- WHAT YOU NEED TO DO -
Write out the data word for word and drop any picture you find.

- DATA LISTING -
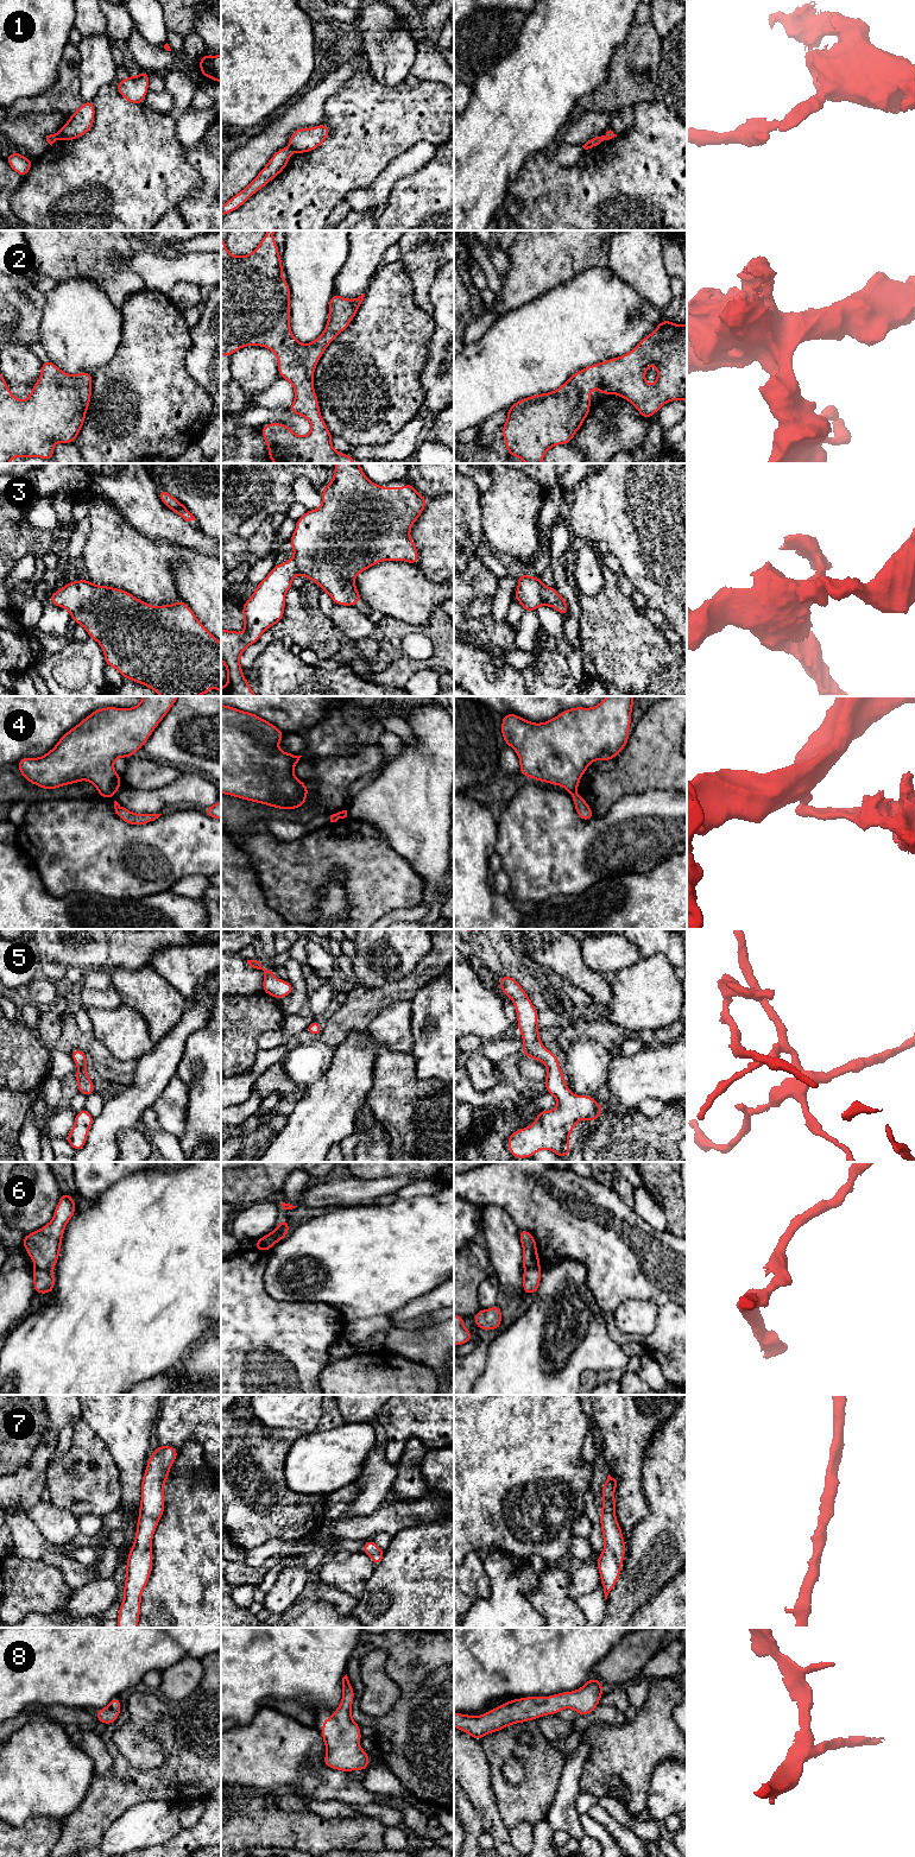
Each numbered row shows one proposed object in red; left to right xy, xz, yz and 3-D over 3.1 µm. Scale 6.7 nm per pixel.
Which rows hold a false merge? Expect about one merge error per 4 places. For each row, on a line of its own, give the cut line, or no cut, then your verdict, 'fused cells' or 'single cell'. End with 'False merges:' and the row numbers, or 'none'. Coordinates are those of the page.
1: cut xy (56, 134), (57, 138); fused cells
2: cut none; single cell
3: cut none; single cell
4: cut yz (575, 793), (572, 795); fused cells
5: cut none; single cell
6: cut xy (35, 1267), (51, 1271); fused cells
7: cut none; single cell
8: cut none; single cell
False merges: 1, 4, 6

- ANSWER TO THIS TASK -
Each numbered row shows one proposed object in red; left to right xy, xz, yz and 3-D over 3.1 µm. Scale 6.7 nm per pixel.
Which rows hold a false merge? Expect about one merge error per 4 places. For each row, on a line of its own, give the cut line, or no cut, then your verdict, 'fused cells' or 'single cell'. End with 'False merges:' and the row numbers, or 'none'. Coordinates are those of the page.
1: cut xy (56, 134), (57, 138); fused cells
2: cut none; single cell
3: cut none; single cell
4: cut yz (575, 793), (572, 795); fused cells
5: cut none; single cell
6: cut xy (35, 1267), (51, 1271); fused cells
7: cut none; single cell
8: cut none; single cell
False merges: 1, 4, 6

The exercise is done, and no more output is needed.